Question to the Department for Education:

To ask the Secretary of State for Education, what steps he is taking to prioritise policy on the mental health and wellbeing of children.


Answered by
Vicky Ford Portrait
Vicky Ford
This question was answered on 6th October 2020

The government is committed to promoting and supporting the mental health of children and young people. The Department for Health and Social Care (DHSC) has policy responsibility for children and young people’s mental health. We are working closely with them and taking significant steps to support the mental health and wellbeing support for children and young people in education.

We have particularly prioritised children and young people’s mental health and wellbeing during the COVID-19 outbreak. Getting children and young people back into school and college is itself key to their wellbeing. We have worked hard to ensure that all pupils and learners were able to return to a full high-quality education programme in September. Our £1 billion COVID-19 catch-up package, with £650 million shared across schools over the 2020-21 academic year, is supporting education settings to put the right catch-up and pastoral support in place.

To ensure that staff are equipped to support wellbeing as children and young people returned to schools and colleges, we made it a central part of our guidance both on remote education and on the return to school. We supported this with a range of training and materials, including webinars which have been accessed by thousands of education staff and accelerating training on how to teach about mental health as part of the new relationships, sex and health curriculum, so that all pupils can benefit from this long-term requirement.

To continue this support we are investing £8 million in the Wellbeing for Education Return programme, which will provide schools and colleges all over England with the knowledge and practical skills they need to support teachers, students and parents, to help improve how they respond to the emotional impact of the COVID-19 outbreak. The programme is funding expert advisers in every area of England to train and support schools and colleges during the autumn and spring terms. Further information about the Wellbeing for Education Return programme is available at:
https://www.gov.uk/government/publications/wellbeing-for-education-return-grant-s31-grant-determination-letter.

In further education, the department has provided £5.4 million of competitive grant funding through the College Collaboration Fund and 5 of the projects funded support student and staff mental health and wellbeing through online programmes and remote support.

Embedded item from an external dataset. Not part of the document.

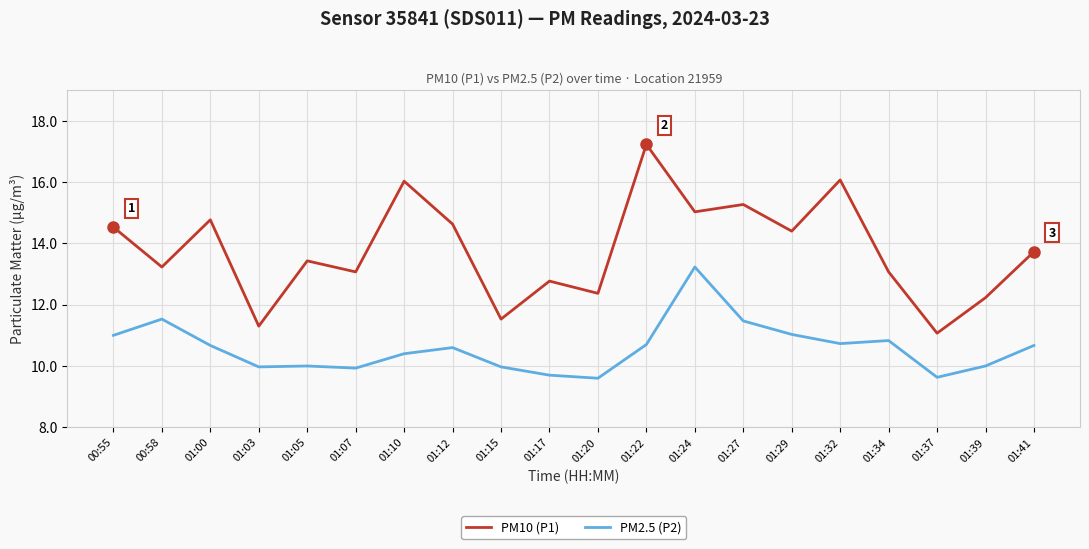

At which category is the sum across all series the highest?

01:24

In the long term, we remain committed to our major joint green paper delivery programme with DHSC and NHS England, including introducing new mental health support teams linked to schools and colleges, providing training for senior mental health leads in schools and colleges, and testing approaches to faster access to NHS specialist support. Mental health support teams are part of the commitment made in the NHS England Long Term Plan that funding for mental health services will grow faster than the overall NHS budget, creating a new ringfenced local investment fund for all ages worth at least £2.3 billion a year by 2023-24. This will mean that by 2023-24, at least an additional 345,000 children and young people aged 0-25 years will be able to access support via NHS England funded mental health services.

We are also continuing to prioritise the mental health and wellbeing of vulnerable children, including by supporting the £7 million ‘See, Hear, Respond service’ led by Barnardo’s, in partnership with national children’s charities and local organisations, to support vulnerable children at most risk of harm or having negative experiences on their health and wellbeing. Providing additional support through a £6.5 million COVID-19 Adoption Support Fund scheme to support 61,000 adoptive and special guardianship families and extending our £1 million mental health assessment pilots for looked-after children until March 2021. We will also be considering the issues around provision for children and young people with social, emotional and mental health issues as part of our special educational needs and disabilities review.